I think that I was recently exposed to asbestos, what should I do?

While there is no known safe level of exposure to asbestos, it is unlikely that a recent short-term exposure to asbestos will cause you to develop a disease. As always, unnecessary exposure to known carcinogens should be avoided. Nearly everyone, however, is exposed to asbestos at some time in their life. In fact, there is some level of asbestos in the air we breathe everyday. That level, called “background”, is not usually considered to be enough to cause disease.

With asbestos, like many other carcinogens, the dose makes the poison. Exposure occurs when products containing asbestos are disturbed. If an asbestos-containing product is disturbed, microscopic asbestos fibers are released into the air. Breathing those microscopic fibers is what creates the danger. Asbestos poses no risk unless the fibers are released and breathed.

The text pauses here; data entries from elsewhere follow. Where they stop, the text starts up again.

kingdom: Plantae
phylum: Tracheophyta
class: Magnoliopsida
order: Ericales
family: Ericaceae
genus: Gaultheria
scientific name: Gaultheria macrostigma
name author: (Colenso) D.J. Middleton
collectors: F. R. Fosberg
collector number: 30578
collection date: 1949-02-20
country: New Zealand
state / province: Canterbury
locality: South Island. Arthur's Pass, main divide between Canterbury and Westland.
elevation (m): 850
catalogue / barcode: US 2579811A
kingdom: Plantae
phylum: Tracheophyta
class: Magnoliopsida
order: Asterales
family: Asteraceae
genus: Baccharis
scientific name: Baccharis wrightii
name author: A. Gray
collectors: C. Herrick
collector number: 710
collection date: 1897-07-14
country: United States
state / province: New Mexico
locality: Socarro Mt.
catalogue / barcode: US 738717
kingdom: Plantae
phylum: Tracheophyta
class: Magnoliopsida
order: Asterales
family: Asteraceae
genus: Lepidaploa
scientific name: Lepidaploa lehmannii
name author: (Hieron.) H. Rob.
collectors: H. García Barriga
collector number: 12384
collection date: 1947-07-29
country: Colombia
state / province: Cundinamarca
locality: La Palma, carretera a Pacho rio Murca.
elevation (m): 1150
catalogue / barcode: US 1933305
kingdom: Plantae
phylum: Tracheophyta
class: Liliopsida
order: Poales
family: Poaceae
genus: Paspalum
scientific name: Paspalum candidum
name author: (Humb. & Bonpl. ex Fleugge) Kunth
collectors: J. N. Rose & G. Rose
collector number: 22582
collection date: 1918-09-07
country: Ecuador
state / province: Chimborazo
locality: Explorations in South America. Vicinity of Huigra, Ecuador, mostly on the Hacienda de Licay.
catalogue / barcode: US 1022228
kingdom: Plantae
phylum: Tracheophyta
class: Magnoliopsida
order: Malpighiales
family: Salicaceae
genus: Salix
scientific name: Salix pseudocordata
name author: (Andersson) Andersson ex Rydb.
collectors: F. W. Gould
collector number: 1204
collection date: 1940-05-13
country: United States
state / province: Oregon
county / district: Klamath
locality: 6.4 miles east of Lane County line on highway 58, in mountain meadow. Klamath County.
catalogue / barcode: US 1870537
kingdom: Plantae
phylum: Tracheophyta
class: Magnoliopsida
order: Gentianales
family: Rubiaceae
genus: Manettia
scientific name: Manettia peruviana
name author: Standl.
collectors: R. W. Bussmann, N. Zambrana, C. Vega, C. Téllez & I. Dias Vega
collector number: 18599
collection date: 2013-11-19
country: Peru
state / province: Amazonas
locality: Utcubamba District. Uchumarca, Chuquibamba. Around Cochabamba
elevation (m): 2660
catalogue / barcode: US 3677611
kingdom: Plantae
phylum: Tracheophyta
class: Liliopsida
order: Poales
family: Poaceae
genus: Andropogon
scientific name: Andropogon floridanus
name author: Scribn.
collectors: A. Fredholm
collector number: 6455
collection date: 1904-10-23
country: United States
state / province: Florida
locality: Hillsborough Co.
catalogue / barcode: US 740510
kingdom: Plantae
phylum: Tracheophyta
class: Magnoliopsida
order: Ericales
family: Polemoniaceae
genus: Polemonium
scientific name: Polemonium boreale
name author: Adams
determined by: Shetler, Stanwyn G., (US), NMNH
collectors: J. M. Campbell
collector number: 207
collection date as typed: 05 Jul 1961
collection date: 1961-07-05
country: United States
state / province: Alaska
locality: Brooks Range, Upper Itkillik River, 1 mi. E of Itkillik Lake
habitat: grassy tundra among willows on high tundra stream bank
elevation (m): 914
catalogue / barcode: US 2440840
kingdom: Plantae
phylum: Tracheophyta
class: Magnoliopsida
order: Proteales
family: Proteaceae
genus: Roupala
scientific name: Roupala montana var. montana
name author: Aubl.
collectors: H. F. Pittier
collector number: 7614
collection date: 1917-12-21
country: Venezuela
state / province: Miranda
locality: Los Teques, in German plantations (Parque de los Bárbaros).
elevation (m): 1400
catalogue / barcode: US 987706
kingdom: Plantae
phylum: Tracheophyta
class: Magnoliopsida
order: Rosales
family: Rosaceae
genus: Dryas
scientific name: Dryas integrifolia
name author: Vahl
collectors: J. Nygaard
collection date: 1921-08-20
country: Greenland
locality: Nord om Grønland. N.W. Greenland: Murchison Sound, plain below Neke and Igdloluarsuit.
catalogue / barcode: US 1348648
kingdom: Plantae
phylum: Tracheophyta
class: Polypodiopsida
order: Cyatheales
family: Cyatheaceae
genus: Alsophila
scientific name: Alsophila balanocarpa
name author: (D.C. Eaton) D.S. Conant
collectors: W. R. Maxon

Most people who are exposed to asbestos never become ill. Those who become ill from asbestos are usually those who are exposed to it on a regular basis, most often in a job where they work directly with or around asbestos-containing products that are being disturbed. Those that are exposed to large amounts of asbestos fibers in the air are at risk for developing asbestosis, pleural disease, and several different types of cancer. Usually these diseases will not develop until many years after the exposure.

Studies have also shown that low levels of exposure to asbestos can cause the development of an extremely rare, almost always fatal, form of cancer called mesothelioma. For this reason, you should strive to avoid even small amounts of asbestos exposure. If you are exposed to small amounts of asbestos, however, your risk for this disease is still extremely slight. Most people who develop mesothelioma have significant occupational exposure to asbestos.

Once you find that you have been exposed to asbestos, there is not much you can do. Doctors cannot perform any treatments that will reduce your likelihood of developing a disease. The only disease-reducing measures that you can take are to quit smoking and to avoid additional exposure to asbestos. Studies have shown that asbestos works in conjunction with tobacco to greatly multiply an asbestos-exposed smoker’s risk for lung cancer. Quitting smoking will help to reduce this risk.
Despite the lack of treatment options, you should always tell your doctor about the asbestos exposure.

Although brief exposures to asbestos are unlikely to cause a disease, it would not be a bad idea to document your exposure. This can be done by noting the following information about your exposure: how you were exposed, the source or product that released asbestos, and how long you were exposed to the dust. In addition, you can take pictures of the product and the area in which you were exposed. This information might prove valuable if you ever develop an asbestos-related disease.